Paul’s command for Titus to ordain elders everywhere on the island of Crete was followed by an acknowledgement that “Cretans are always liars, evil beasts, lazy gluttons” (Titus 1.12). Yet, from this sordid culture, Titus was charged only to appoint men as overseers in the church who were "...blameless, the husband of one wife, having faithful children not accused of dissipation or insubordination... blameless, as a steward of God, not self-willed, not quick-tempered, not given to wine, not violent, not greedy for money, but hospitable, a lover of what is good, sober-minded, just, holy, self-controlled, holding fast the faithful word as he has been taught, that he may be able, by sound doctrine, both to exhort and convict those who contradict (Titus 1.6-9).

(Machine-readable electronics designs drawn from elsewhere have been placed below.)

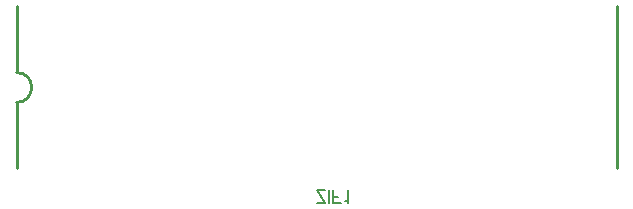
<source format=gbo>
G04 Layer: BottomSilkLayer*
G04 EasyEDA v6.3.22, 2020-01-25T23:38:18+00:00*
G04 9703bbce67ff49f59cf1a8212616356f,50f9dc15ed21485093dd89aa00421481,09*
G04 Gerber Generator version 0.2*
G04 Scale: 100 percent, Rotated: No, Reflected: No *
G04 Dimensions in inches *
G04 leading zeros omitted , absolute positions ,2 integer and 4 decimal *
%FSLAX24Y24*%
%MOIN*%
G90*
G70D02*

%ADD10C,0.010000*%
%ADD13C,0.006000*%

%LPD*%
G54D10*
G01X2800Y2067D02*
G01X2800Y4267D01*
G01X22800Y7467D02*
G01X22800Y2067D01*
G01X2800Y5267D02*
G01X2800Y7467D01*
G54D13*
G01X13086Y911D02*
G01X12800Y1341D01*
G01X12800Y911D02*
G01X13086Y911D01*
G01X12800Y1341D02*
G01X13086Y1341D01*
G01X13221Y911D02*
G01X13221Y1341D01*
G01X13356Y911D02*
G01X13356Y1341D01*
G01X13356Y911D02*
G01X13622Y911D01*
G01X13356Y1116D02*
G01X13519Y1116D01*
G01X13757Y993D02*
G01X13798Y972D01*
G01X13859Y911D01*
G01X13859Y1341D01*
G54D10*
G75*
G01X2800Y5267D02*
G02X2800Y4267I0J-500D01*
G01*
M00*
M02*

</source>
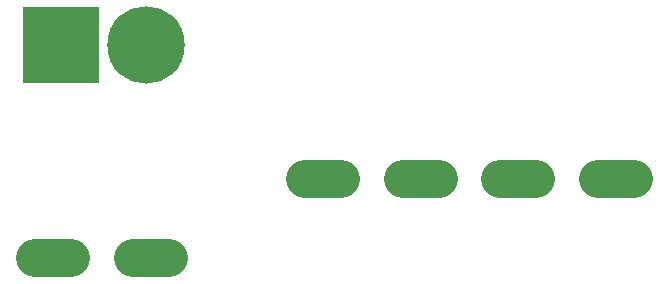
<source format=gbr>
G04 EAGLE Gerber RS-274X export*
G75*
%MOMM*%
%FSLAX34Y34*%
%LPD*%
%INSoldermask Bottom*%
%IPPOS*%
%AMOC8*
5,1,8,0,0,1.08239X$1,22.5*%
G01*
%ADD10C,3.251200*%
%ADD11R,6.553200X6.553200*%
%ADD12C,6.553200*%


D10*
X637260Y128410D02*
X667740Y128410D01*
X585240Y128410D02*
X554760Y128410D01*
X502740Y128410D02*
X472260Y128410D01*
X420190Y128410D02*
X389710Y128410D01*
D11*
X182700Y241300D03*
D12*
X254700Y241300D03*
D10*
X243560Y61100D02*
X274040Y61100D01*
X191540Y61100D02*
X161060Y61100D01*
M02*

</source>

How could this be expected? Titus would have to work for it. He would have to teach older men to be “be sober, reverent, temperate, sound in faith, in love, in patience....” He would have to teach older women to be “reverent in behavior, not slanderers, not given to much wine, teachers of good things....” Where there were younger men, he would have to solicit the aid of those who were older to teach them “to be sober-minded, in all things showing yourself to be a pattern of good works; in doctrine showing integrity, reverence, incorruptibility, sound speech that cannot be condemned, that one who is an opponent may be ashamed, having nothing evil to say of you” and where there were younger women he would have to help train the older women and encourage them to “admonish the young women to love their husbands, to love their children, to be discreet, chaste, homemakers, good, obedient to their own husbands, that the word of God may not be blasphemed” (Titus 2.1-10).
Paul outlined the formula for every congregation to follow. Every church will either have older men, older women, younger men, younger women, or some combination of these. God has specifically identified the areas of moral and spiritual development for each class in the congregation in order to move toward maturity, orderliness, and perfection.
The unfortunate truth is that in many congregations, instead of development and training there is only discouragement and criticism. Congregational leaders are quick to identify all the things that are wrong with the members (young and old) that would disqualify them from service and especially from leadership. However, God’s charge is not merely to identify problems but to actively pursue correction. As with the general teaching on the eldership and church organization, this will involve teaching from the pulpit, but as older men and women and younger men and women are individuals with unique personalities and specific talents and challenges it will also involve personal Bible study with each one in the congregation, as well as with families. This kind of study will not only cause individual growth, it will cultivate a spiritual, familial relationship in the church that will only increase once scriptural leadership does come.
These are all divinely ordained steps in the right direction. If any congregation will put them into practice, that congregation will be making progress toward an eldership.